Why don’t we see the extra dimensions? A proposal dating to 1998 claims we’re trapped in a three-dimensional zone within a space of higher dimensions. Other three-dimensional zones, called “branes,” could also exist, less than an atoms’ width away yet untouchable. The branes are sometimes called different universes, though some theorists say they should be considered part of our own because they can weakly interact with our brane in some ways.
In part the question rests on definitions. Lisa Randall, a professor of physics at Harvard University and a panelist Wednesday night, said different universes can be defined as zones of spacetime that interact weakly or not at all.
Where’s the evidence?
Marshalling their best evidence for extra universes, Kaku and Linde—the two panelists who support the notion—presented a variety of arguments, which all boiled down to two basic points.
One, explained Linde, is as a solution to the problem of why the laws of physics in our universe seem to be fine-tuned to allow the existence of life. “If you change the mass of the proton, the charge on the electron,” and a range of other constants, “we’d all be dead,” he argued.
Why is this so, Linde asked—”did someone create this special universe for us?”
Steering clear of the straightforward answer many religious believers would give, “yes,” Linde argued that the multiverse explains the problem without resorting to the supernatural. If there are infinite universes, each one can have different physical laws, and some of them will have those that are just right for us.
The second key argument they presented is the one based on inflation, a theory considered considered more solidly grounded than the highly speculative string theory and its offshoots. The equations of inflation, Kaku explained, suggest spacetime—the fabric of reality including space and time—was initially a sort of foam, like the bathtub bubbles.
New bubbles could have sprouted constantly, representing new universes, he added. Linde has argued that this occurs because the same process that spawned one inflation can reoccur in the inflating universe, beginning a new round of inflation somewhere else. This would occur when energy fields become locally concentrated in portions of the expanding universe.

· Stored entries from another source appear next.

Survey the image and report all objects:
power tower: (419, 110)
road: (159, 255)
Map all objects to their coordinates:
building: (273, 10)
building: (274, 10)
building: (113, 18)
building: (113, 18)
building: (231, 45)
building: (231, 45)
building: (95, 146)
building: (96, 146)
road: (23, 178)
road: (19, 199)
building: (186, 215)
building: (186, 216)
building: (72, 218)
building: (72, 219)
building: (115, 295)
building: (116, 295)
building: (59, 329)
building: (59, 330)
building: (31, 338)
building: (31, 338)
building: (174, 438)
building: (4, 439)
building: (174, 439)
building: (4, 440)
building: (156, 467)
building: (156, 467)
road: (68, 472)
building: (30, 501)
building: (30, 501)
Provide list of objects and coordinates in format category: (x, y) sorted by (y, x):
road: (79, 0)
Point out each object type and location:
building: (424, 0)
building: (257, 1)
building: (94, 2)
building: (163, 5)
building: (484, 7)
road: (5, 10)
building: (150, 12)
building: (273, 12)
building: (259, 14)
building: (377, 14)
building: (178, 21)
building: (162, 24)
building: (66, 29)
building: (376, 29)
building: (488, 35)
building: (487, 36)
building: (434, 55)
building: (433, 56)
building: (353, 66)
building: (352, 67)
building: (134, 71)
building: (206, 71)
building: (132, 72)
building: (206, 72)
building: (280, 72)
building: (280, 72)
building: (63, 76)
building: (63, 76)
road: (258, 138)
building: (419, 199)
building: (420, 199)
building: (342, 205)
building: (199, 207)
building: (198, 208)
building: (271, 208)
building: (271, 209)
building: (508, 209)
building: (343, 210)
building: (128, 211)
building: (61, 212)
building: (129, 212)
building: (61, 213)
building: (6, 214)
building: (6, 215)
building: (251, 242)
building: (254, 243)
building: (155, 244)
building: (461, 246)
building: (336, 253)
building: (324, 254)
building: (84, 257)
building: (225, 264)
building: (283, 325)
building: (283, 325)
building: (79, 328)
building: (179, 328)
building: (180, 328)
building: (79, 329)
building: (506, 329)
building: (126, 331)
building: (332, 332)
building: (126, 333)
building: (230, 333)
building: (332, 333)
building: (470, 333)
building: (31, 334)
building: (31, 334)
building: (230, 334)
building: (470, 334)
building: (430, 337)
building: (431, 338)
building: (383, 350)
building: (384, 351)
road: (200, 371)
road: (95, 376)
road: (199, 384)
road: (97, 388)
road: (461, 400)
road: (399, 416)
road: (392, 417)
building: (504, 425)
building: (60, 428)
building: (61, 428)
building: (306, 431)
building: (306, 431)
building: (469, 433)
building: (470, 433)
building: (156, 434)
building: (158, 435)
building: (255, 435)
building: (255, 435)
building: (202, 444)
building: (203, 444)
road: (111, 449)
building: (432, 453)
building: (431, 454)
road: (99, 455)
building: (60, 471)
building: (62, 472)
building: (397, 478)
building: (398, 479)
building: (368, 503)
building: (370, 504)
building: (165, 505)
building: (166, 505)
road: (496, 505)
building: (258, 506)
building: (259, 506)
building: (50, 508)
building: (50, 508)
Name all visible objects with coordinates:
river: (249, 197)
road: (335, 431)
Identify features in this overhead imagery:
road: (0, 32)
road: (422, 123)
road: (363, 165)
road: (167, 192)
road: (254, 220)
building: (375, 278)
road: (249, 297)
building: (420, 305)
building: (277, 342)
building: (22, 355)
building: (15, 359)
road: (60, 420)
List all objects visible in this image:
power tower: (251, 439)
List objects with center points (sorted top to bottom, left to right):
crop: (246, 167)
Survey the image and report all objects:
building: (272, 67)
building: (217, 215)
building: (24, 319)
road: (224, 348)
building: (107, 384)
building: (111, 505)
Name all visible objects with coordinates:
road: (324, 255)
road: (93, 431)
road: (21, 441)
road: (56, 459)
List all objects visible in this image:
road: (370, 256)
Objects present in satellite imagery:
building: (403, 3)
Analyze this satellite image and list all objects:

Scientists might one day create a “baby universe” in a laboratory by recreating such conditions, Kaku said. This would involve resurrecting the unimaginably high temperatures of the early universe. A spacetime foam can be recreated by literally “boiling space,” he said, adding that a sort of advanced microwave oven could do the trick.
Experiments already planned could “test the periphery” of these ideas, he added including a super-powerful particle accelerator to switch on next year, the Large Hadron Collider in Switzerland.
Randall countered that the new accelerator won’t bring particles anywhere near the level of energy needed to recreate the spacetime foam envisioned by multiverse proponents. The energies attained will be lower by a factor of 10 followed by 16 zeros.
Lawrence Krauss, professor of physics and astronomy at Case Western Reserve University in Cleveland, said the whole multiverse idea is so speculative as to border on nonsense. It’s an outcome of an old impulse, which also gave rise to the correct notion that other planets exist, he argued: “We don’t want to be alone.”
It also caters to our desire for stability, he added: the universe changes, but “the multiverse is always the same.” And if there are many universes, you don’t have to make any predictions that will subject your pet theory to awkward tests, “because there’s always one in which the answers work out.”
Krauss allowed that if some new theory successfully predicts an array of phenomena so far unexplained—for instance, the masses of all the subatomic particles—and also predicts a multiverse, he just might buy it.
But otherwise, most multiverse concepts “are extending into philosophy” rather than science, he added, “and may not be testable.”